Dans cette Belle oraison, retrouvez les artistes initialement programmés pour le parcours 2021 : Emmanuelle Bouthillier, chanteuse et violoniste, Micha Passetchnik et Mihaï Trestian, respectivement à la trompette et au cymbalum, Clotilde Trouillaud, harpiste, François Luçon au uilleann pipes, ainsi que Dafné Kritharas et Paul Barreyre dans un duo chant – guitare.

 

Surprise dans la surprise : chaque solo ou duo bénéficiera en plus d’un film dédié ! Retrouvez-les publiés au rythme d’un par semaine, sur ce même site.

 

 

 

 

Les répertoires de Haute-Bretagne et d’Amérique du Nord sont magnifiés par la précision et l’expressivité d’Emmanuelle Bouthillier. Cette violoniste et chanteuse pratique également la podorythmie (percussions avec les pieds) ; baignée dans les musiques traditionnelles, elle sait atteindre un équilibre rare entre subtilité et énergie, le tout avec une générosité remarquable.

 

Micha Passetchnik et Mihaï Trestian sont deux dignes représentants des musiques d’Europe de l’Est, l’un trompettiste, l’autre au cymbalum.
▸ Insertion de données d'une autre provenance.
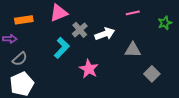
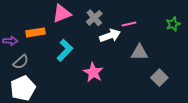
pink line: (133, 13) -> (129, 24), moved
orange rectangle: (24, 20) -> (35, 32), moved
gray cross: (80, 30) -> (94, 18), moved

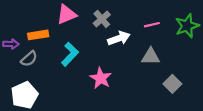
pink line: (129, 24) -> (152, 25), moved
green star: (173, 24) -> (187, 26), size x1.5
gray semicircle: (21, 62) -> (29, 59), moved

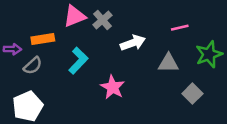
gray cross: (102, 19) -> (102, 20), moved
pink line: (152, 25) -> (180, 28), moved
green star: (187, 26) -> (209, 54), moved

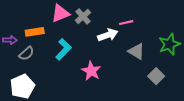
pink line: (180, 28) -> (126, 23), moved
gray triangle: (168, 63) -> (136, 51), turned 30

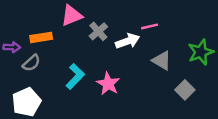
gray cross: (83, 16) -> (98, 31), moved
cyan L-shape: (63, 49) -> (75, 76), moved

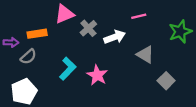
pink line: (150, 26) -> (139, 16), moved
green star: (201, 52) -> (180, 32), moved

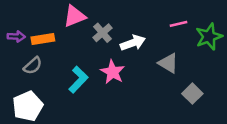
pink line: (139, 16) -> (178, 24), moved
purple arrow: (11, 42) -> (16, 37), moved
pink star: (97, 75) -> (113, 72), moved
Micha est d’origine biélorusse, Mihaï est né en Moldavie ; les deux ont vécu l’époque soviétique et partagent des similitudes dans leurs parcours. Musiciens virtuoses, ils nous démontrent avec brio que les musiques populaires d’Europe de l’Est sont multiples, contrastées, émouvantes.

 

Clotilde Trouillaud joue d’un instrument parfois marqué par des stéréotypes : la harpe dite « celtique ». Cependant, il suffit de l’écouter quelques secondes pour comprendre que cette compositrice de talent ne choisit pas la facilité et sait faire bouillonner des influences musicales multiples pour proposer des airs dont la complexité ne vient jamais émousser la beauté.

 

Le uilleann pipes, cornemuse irlandaise jouée par François Luçon, est également un instrument typé, que l’on associe volontiers aux groupes emblématiques du renouveau de la musique irlandaise. Cependant, son style tranche avec les clichés du genre : un jeu puissant et nerveux inspiré des artistes de l’ouest de l’Irlande, un goût pour les croisements esthétiques et un talent de compositeur font de ce jeune musicien une personne à suivre.

 

Dafné Kritharas, par ses origines grecques, se nourrit des musiques méditerranéennes, tant dans ses choix de répertoires que dans son impressionnante technique vocale. À ses côtés, Paul Barreyre déploie un jeu de guitare et un chant fins, élégants, ainsi que des compositions francophones inspirées. Ce duo n’est pas simplement touchant : il sait ne pas céder à la facilité, surprendre et ne laisser personne insensible à leur propos. Notons que Dafné Kritharas est lauréate 2021 du Prix des musiques d’ici.